Ali, naquele monte de areia, não havia só areia, e também não havia só cocô de cachorro. Havia tábuas, com pregos virados para cima, e num deles, no meio da brincadeira, a menina fincou-lhe o pé. Aiii, o prego entrou inteiro, bem ao lado do dedão! Atravessou o chinelo de borracha, e daí só se via dor, sangue e areia; aquela sujeira típica de machucados infantis. Naquela ocasião não precisou de pontos, mas a anti-tetânica foi indispensável; o prego estava enferrujado, claro.

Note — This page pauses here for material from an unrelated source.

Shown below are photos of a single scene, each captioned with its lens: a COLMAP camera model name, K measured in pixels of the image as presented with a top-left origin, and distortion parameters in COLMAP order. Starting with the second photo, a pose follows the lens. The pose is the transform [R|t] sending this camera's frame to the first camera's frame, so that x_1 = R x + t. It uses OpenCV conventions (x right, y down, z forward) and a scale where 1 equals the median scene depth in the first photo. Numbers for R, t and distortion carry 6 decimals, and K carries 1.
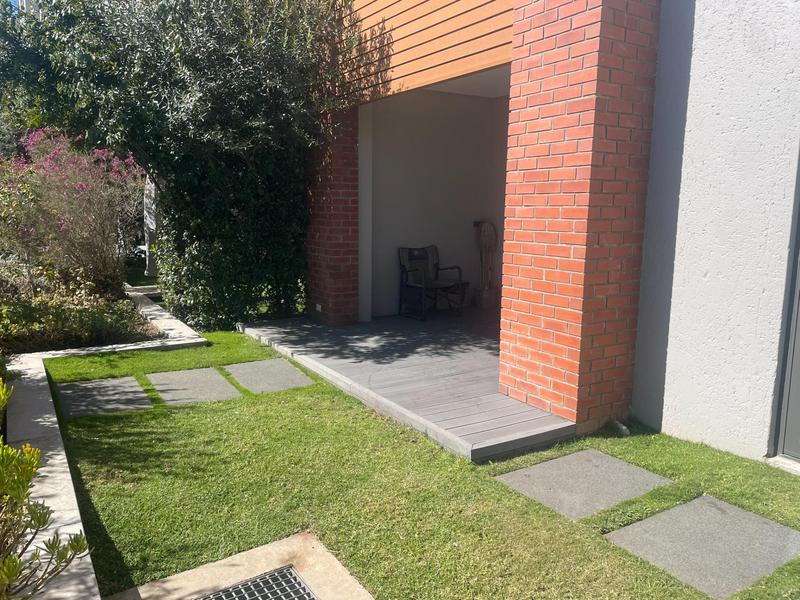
lens RADIAL K [[605.4, 0, 399.2], [0, 605.4, 300.7], [0, 0, 1]] dist [0.084015, -0.108188]
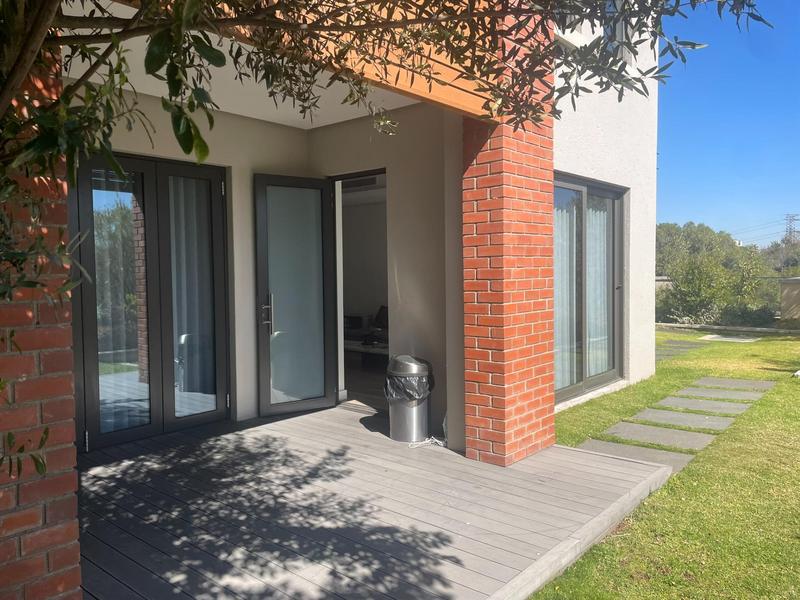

Naquela cidade estupidamente quente, em épocas de chuva, apareciam baratas cascudas, mas não eram simples baratas. Eram baratas do tamanho de mãos adultas, com cascos que pisados, não eram destroçados como os das baratinhas domésticas que se vêem por aí. Pior de tudo é que elas voavam... Pior ainda é que elas surgiam aos montes. Quando a menina acordava de manhã para ir para a escola, no caminho via duas grandes variedades de coisas pelo chão. Mangas e caroços de mangas, porque lá havia inúmeras mangueiras, e as baratas. Podiam ser varridas, pisadas. Tinha-se que escolher onde pisar, porque elas estavam por toda a parte; e mortas. A menina nunca soube porque elas amanheciam mortas, mas era assim que amanheciam. À noite voavam, picavam, aterrorizavam-na e, de manhã, estavam mortas. Eram como um pesadelo de verdade, que durante o dia podia ser visto, mas não fazia mal a ninguém.

E não é porque só fazia parte da imaginação dela, que não poderia lhe fazer mal, ou bem.